The SNN model used in this task has a ResNet-18 architecture, and LIF neurons are used to process the input spikes. The numbers of LIF neurons in layers 1, 2–5, 6–9, 10–13, and 14–17 are 14 k, 896 k, 448 k, 160 k, and 120 k, respectively. LIF neurons have dynamic features and are thus powerful and energy-efficient in predicting the steering angle and speed. The updated value of the membrane potential is calculated by inputting the presynaptic neuronal spikes \(Xi\) of the neuron multiplied by the synaptic weights \(Wi\), and the membrane potential of the postsynaptic neuron in the next layer is calculated as follows:

$${V}_{{mem}}(t+1)=\beta {V}_{{mem}}(t)+{\sum }_{i=1}^{k}{W}_{i}^{T}{X}_{i}(t)-R\,\left[\beta {V}_{{mem}}(t)+{\sum }_{i=1}^{k}{W}_{i}^{T}{X}_{i}(t)\right]$$
(1)
$$R=\left\{\begin{array}{cc}1,& if\,{V}_{{mem}} > {V}_{th}\\ 0,& otherwise\end{array}\right.$$
(2)

where \(\beta\) and \(k\) are the membrane potential decay rate and the number of neurons in this layer, respectively. \(T\) is the transposition operation. If the membrane potential of the LIF neuron is more than the threshold, the neuron generates a spike, which is used as the input to the next layer. Then, the membrane potential is reset to zero.

In this experiment, the mean absolute error (MAE) loss function is adopted to evaluate the difference between the predicted value and the ground truth label in the dataset. The loss is computed as follows:

$$Loss(x,y)=\frac{1}{n}{\sum }_{i=1}^{n}\bigg|{y}_{i}-{x}_{i}\bigg|$$
(3)

Then, to train the proposed SNN, a surrogate gradient descent algorithm—backpropagation through time (BPTT)—is used to update the synaptic weights. In the BPTT scheme, the network is unrolled in the time dimension to calculate the weight update value.

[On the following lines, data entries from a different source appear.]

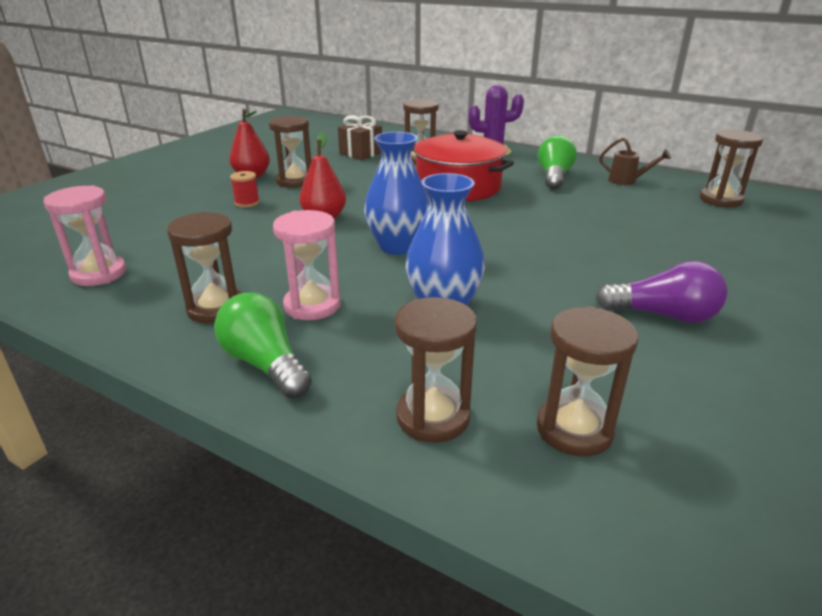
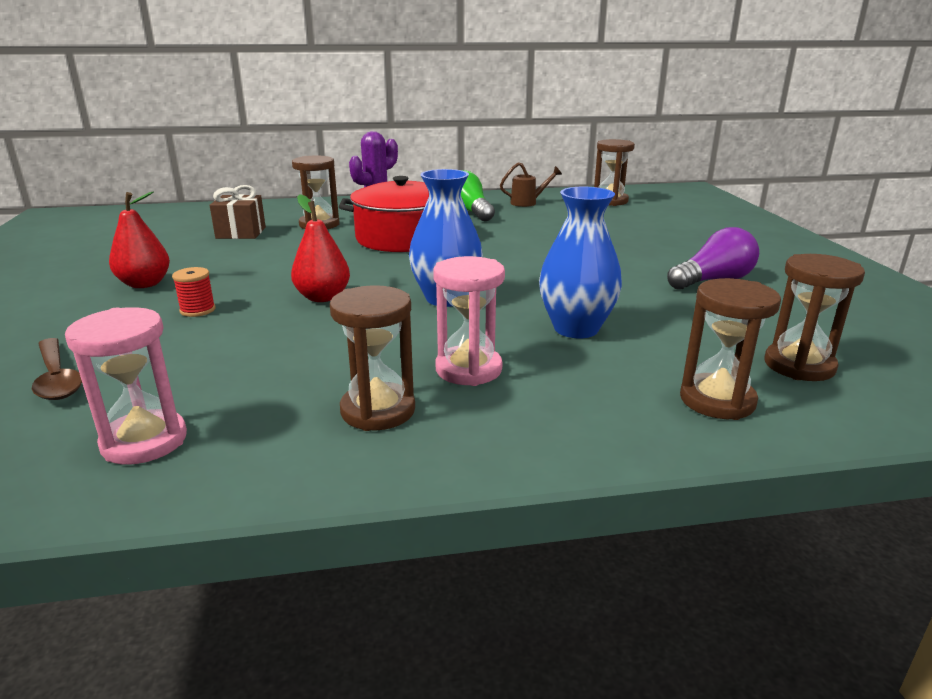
camera: 40 degrees left, 5 degrees down
(127, 222) = (57, 378): none -> brown spoon
(265, 364) = (526, 430): green light bulb -> none
(295, 181) = (215, 275): brown hourglass -> none

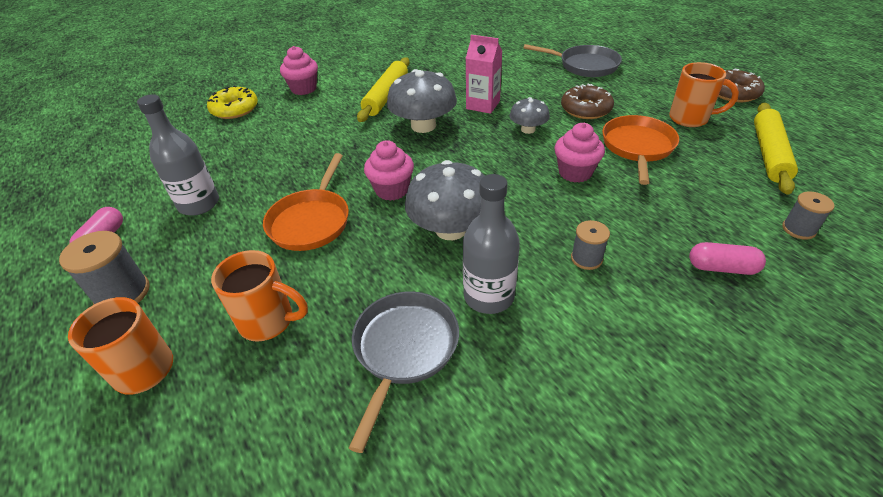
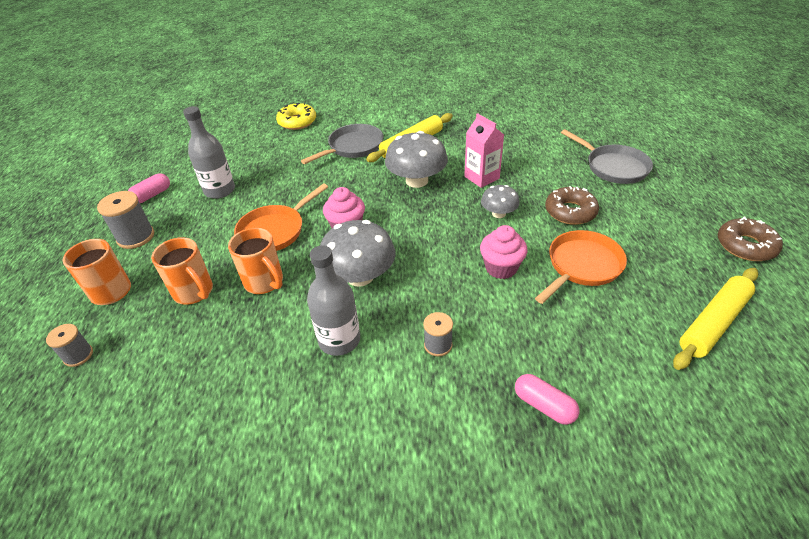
camera: 30 degrees right, 0 degrees up
(304, 89) = (357, 118): pink cupcake -> none
(404, 350) = (253, 351): grey pan -> grey pan (353, 147)
(690, 119) = (666, 257): orange mug -> orange mug (265, 282)
(798, 229) = (659, 407): grey spool -> grey spool (78, 355)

The details of the weight update process are as follows:

$$\Delta {w}^{l}={\sum }_{n}\frac{\partial {L}_{total}}{\partial {o}_{t}^{l}}\frac{\partial {o}_{t}^{l}}{\partial {V}_{t}^{l}}\frac{\partial {V}_{t}^{l}}{\partial {w}^{l}}$$
(4)
$$\frac{\partial {o}_{t}^{l}}{\partial {V}_{t}^{l}}=\left\{\begin{array}{cc}H^{\prime} _{1}({V}_{i}-{V}_{th}),& if{o}_{t}^{l}={S}_{t}^{l}\\ 1,\hfill & if{o}_{t}^{l}={V}_{t}^{l}\end{array}\right.$$
(5)

where \({w}^{l}\) is the weight in the spike layers, and \({L}_{total}\) is the total loss between the prediction and the ground truth label in the dataset. \({o}_{t}^{l}\), \({V}_{t}^{l}\) and \({w}^{l}\) are the output of the neuron, the membrane potential of the LIF neuron at time \(t\), and the weight in the spike layers. \({S}_{t}^{l}\) is the output spike of the LIF neuron at time \(t\). The shifted Arctan function \({H}_{1}(x)=\frac{1}{\pi }\arctan (\pi x)+\frac{1}{2}\) is used as the surrogate function to replace the Heaviside function of the LIF neuron during the backpropagation process. In addition, the dataset consists of 20 k scene frames, which are divided into training and testing sets. The first 80% of the data are used to train the model, and the remaining 20% of the data are used to validate the model’s performance. Finally, we use dropout and regularisation to prevent overfitting and improve model performance.